Nel frattempo i contatti non sono mancati: le parti si sono sentite più volte via call, mantenendo aperto un dialogo che lascia presagire che i tempi siano maturi per l’incontro. Ma Gasperini ha fretta: vuole sedersi a un tavolo, capire il progetto e pianificare acquisti e rinnovi. In una parola: programmare.

Ed è qui che si annida il nodo più delicato. I rinnovi dei giocatori, così come le operazioni in entrata, saranno inevitabilmente subordinati al budget che la Roma avrà a disposizione. E quella cifra è ancora tutta da definire, perché dipende in larga parte dall’esito delle trattative con la UEFA sul fronte del fair play finanziario. La soglia degli 80 milioni di cui si era parlato nelle scorse settimane potrebbe essere più bassa. I rapporti tra il club giallorosso e i vertici UEFA sono descritti come buoni, e questo lascia aperta una finestra: anche qualora la Roma non dovesse centrare pienamente i parametri richiesti, la soluzione potrebbe tradursi in una multa piuttosto che in limitazioni operative più severe. Un dettaglio non da poco, che potrebbe ridare ossigeno alla pianificazione.

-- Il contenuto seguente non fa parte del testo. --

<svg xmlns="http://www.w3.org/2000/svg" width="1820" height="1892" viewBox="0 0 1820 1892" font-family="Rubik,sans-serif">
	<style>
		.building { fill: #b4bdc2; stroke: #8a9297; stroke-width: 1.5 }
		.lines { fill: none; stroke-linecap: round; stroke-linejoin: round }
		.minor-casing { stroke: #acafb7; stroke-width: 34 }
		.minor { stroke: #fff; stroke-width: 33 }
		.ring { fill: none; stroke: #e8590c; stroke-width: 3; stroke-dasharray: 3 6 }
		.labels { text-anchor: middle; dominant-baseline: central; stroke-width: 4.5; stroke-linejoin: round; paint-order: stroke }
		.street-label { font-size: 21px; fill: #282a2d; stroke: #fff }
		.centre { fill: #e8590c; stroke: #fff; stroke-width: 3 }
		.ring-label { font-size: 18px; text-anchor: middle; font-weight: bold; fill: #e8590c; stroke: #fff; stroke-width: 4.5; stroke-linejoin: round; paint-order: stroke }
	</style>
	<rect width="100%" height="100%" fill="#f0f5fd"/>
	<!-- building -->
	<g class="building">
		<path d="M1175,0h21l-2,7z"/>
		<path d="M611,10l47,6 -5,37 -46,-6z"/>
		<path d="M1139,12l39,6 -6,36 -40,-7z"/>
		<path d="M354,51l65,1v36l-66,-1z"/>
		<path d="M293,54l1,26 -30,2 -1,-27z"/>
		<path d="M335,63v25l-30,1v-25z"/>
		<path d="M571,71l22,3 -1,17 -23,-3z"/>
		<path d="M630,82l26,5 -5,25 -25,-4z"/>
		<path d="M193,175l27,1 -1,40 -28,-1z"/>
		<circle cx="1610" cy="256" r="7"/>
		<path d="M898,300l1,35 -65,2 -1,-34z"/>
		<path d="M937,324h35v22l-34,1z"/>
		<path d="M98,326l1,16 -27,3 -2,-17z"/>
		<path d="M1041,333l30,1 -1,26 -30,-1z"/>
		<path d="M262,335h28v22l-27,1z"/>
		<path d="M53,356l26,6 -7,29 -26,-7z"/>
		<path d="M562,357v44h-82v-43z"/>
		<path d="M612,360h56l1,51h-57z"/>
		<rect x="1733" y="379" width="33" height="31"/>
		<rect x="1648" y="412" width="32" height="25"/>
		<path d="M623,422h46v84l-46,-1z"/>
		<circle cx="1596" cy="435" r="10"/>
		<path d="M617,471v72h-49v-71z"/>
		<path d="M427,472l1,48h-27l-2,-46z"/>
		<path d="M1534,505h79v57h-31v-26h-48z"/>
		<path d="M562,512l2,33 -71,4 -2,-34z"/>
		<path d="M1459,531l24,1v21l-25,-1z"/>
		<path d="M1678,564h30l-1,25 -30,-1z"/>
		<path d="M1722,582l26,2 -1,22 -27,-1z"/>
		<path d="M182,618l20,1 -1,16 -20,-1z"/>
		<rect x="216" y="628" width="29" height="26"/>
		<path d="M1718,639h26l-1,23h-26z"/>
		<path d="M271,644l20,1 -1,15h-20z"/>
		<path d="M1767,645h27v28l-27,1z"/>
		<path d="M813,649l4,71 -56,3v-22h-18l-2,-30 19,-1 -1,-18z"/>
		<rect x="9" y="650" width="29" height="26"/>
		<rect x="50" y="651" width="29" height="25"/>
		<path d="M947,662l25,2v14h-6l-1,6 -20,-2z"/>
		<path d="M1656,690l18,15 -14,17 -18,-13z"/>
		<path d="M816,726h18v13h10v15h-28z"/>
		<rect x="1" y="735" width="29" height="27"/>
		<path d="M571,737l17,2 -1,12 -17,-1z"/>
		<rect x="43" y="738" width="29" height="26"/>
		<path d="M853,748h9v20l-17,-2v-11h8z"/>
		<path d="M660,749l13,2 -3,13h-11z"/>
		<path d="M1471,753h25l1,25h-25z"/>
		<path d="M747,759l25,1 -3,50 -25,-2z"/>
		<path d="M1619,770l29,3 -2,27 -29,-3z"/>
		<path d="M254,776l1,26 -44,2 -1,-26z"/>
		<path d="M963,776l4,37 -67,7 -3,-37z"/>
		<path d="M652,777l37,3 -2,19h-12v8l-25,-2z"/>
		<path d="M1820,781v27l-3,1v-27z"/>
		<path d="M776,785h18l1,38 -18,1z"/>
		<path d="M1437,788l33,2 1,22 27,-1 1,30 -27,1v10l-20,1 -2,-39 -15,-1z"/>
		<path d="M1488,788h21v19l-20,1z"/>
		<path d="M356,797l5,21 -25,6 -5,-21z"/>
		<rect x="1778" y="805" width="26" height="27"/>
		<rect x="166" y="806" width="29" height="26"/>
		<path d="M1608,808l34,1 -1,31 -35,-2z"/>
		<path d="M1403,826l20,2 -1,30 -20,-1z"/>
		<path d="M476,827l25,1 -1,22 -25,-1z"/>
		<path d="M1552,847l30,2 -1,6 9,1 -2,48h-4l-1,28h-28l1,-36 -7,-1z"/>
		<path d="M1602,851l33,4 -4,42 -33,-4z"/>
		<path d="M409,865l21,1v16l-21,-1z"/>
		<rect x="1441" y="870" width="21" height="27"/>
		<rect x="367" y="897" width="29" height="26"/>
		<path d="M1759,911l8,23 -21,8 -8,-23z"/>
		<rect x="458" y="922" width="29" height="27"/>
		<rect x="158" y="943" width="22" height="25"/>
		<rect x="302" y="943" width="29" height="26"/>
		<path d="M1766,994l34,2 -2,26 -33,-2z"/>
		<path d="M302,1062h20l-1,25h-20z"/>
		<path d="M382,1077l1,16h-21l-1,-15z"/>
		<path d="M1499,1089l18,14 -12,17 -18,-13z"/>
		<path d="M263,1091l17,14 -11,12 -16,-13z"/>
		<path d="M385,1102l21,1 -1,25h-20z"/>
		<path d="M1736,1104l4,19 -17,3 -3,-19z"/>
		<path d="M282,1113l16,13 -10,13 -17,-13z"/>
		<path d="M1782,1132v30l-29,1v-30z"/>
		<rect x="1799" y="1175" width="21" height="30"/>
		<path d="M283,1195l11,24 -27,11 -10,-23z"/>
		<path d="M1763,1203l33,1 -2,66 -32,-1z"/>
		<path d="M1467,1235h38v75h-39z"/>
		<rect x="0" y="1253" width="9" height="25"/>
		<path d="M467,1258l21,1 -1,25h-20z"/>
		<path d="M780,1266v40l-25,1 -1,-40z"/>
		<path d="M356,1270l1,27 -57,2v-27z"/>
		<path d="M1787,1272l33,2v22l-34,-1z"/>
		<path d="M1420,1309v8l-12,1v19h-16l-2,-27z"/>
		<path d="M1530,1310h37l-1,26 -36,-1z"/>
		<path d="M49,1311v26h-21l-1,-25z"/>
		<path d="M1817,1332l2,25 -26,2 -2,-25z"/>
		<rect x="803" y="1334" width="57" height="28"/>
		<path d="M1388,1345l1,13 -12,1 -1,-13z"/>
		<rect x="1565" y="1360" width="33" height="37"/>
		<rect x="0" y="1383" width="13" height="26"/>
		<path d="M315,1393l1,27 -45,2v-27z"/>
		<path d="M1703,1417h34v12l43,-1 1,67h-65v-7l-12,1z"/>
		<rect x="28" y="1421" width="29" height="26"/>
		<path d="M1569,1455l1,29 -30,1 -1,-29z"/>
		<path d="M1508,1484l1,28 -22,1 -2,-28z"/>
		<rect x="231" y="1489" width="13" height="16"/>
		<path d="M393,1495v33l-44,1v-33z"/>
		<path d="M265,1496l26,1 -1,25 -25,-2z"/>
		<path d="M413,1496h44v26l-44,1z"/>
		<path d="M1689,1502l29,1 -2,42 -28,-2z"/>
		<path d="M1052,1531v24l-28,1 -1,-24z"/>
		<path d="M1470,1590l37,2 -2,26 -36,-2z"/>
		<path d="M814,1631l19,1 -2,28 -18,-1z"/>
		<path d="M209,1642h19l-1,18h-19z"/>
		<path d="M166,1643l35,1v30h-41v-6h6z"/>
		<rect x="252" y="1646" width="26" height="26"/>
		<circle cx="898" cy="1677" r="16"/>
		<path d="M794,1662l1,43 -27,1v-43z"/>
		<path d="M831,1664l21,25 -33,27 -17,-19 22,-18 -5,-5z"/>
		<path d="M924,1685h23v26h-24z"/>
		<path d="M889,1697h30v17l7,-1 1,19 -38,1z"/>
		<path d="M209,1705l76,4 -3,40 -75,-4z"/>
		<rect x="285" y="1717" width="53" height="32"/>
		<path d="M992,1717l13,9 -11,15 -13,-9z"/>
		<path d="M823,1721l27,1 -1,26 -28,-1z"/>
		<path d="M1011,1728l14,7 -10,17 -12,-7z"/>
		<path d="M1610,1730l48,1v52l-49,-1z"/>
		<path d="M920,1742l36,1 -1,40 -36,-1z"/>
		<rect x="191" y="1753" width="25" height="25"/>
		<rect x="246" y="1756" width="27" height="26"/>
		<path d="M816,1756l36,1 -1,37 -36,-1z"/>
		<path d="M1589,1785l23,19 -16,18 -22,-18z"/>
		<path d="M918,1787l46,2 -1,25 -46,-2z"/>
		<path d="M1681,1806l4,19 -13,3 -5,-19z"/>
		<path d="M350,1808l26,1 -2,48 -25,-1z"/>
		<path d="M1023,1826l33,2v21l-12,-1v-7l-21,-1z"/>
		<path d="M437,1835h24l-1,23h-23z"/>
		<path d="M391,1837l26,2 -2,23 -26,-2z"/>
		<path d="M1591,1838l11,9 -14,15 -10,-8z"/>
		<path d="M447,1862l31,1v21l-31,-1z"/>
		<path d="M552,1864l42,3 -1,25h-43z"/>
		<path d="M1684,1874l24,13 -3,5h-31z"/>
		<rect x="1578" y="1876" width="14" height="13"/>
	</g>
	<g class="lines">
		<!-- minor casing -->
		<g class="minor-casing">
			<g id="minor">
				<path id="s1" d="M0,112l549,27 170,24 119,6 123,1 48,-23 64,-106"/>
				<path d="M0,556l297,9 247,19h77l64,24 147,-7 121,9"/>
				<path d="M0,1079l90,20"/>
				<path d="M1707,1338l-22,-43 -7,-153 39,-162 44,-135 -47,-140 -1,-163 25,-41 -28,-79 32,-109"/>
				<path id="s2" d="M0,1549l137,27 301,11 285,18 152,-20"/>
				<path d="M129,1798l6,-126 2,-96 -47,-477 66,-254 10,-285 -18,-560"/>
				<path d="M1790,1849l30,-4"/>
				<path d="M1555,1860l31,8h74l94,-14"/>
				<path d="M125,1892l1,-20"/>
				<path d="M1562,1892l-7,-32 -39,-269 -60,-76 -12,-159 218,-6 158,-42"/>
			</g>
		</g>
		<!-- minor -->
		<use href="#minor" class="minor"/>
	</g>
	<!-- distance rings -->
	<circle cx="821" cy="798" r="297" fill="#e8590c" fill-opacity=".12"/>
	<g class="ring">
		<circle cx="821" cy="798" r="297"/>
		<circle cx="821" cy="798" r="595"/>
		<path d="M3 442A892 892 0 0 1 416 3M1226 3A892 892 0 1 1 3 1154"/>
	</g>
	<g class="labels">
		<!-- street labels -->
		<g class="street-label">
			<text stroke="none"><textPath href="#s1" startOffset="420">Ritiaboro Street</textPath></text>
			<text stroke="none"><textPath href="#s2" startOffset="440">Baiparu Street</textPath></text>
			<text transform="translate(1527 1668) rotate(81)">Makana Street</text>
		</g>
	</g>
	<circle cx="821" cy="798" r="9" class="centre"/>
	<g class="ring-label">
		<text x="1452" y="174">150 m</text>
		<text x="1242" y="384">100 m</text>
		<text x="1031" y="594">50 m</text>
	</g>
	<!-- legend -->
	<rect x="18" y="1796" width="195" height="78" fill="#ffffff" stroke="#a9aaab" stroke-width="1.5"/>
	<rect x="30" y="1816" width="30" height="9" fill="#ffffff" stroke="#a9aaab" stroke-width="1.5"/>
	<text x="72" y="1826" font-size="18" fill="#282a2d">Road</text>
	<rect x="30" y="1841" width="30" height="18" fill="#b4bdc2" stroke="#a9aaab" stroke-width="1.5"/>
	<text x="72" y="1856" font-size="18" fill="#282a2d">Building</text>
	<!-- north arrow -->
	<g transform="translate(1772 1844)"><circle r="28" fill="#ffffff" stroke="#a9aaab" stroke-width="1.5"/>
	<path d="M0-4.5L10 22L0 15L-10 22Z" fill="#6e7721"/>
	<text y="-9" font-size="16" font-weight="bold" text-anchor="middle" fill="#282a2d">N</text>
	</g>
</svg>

Nel frattempo Gasperini non è rimasto con le mani in mano: ha già avuto colloqui con alcuni giocatori in scadenza di contratto, sondando la loro disponibilità a restare o quantomeno a ragionare su un prolungamento. Un segnale di come il tecnico stia già lavorando in prospettiva, a prescindere dalla fumata bianca ufficiale. Dall’esterno, invece, arrivano segnali di interesse attorno al progetto Roma: nelle ultime settimane diversi direttori sportivi hanno contattato Gasperini perché vorrebbero lavorare con lui a Trigoria.

LR24

Trigoria: Malen in gruppo, Pellegrini e Zaragoza a parte

Nella seduta pomeridiana svolta oggi a Trigoria, Donyell Malen è tornato ad allenarsi regolarmente con il gruppo. Il lavoro personalizzato svolto nella giornata di ieri rientrava in un programma di recupero prestabilito e non desta preoccupazioni in vista della sfida contro il Parma. L’attaccante olandese guiderà il reparto offensivo della Roma domenica pomeriggio.

Situazione diversa per Lorenzo Pellegrini e Bryan Zaragoza. Entrambi hanno proseguito con il lavoro individuale a soli tre giorni dal prossimo impegno di campionato. La loro presenza contro gli emiliani appare improbabile. L’obiettivo dello staff medico è recuperare il capitano giallorosso per il derby contro la Lazio della settimana successiva o per l’ultima giornata di Serie A contro il Verona.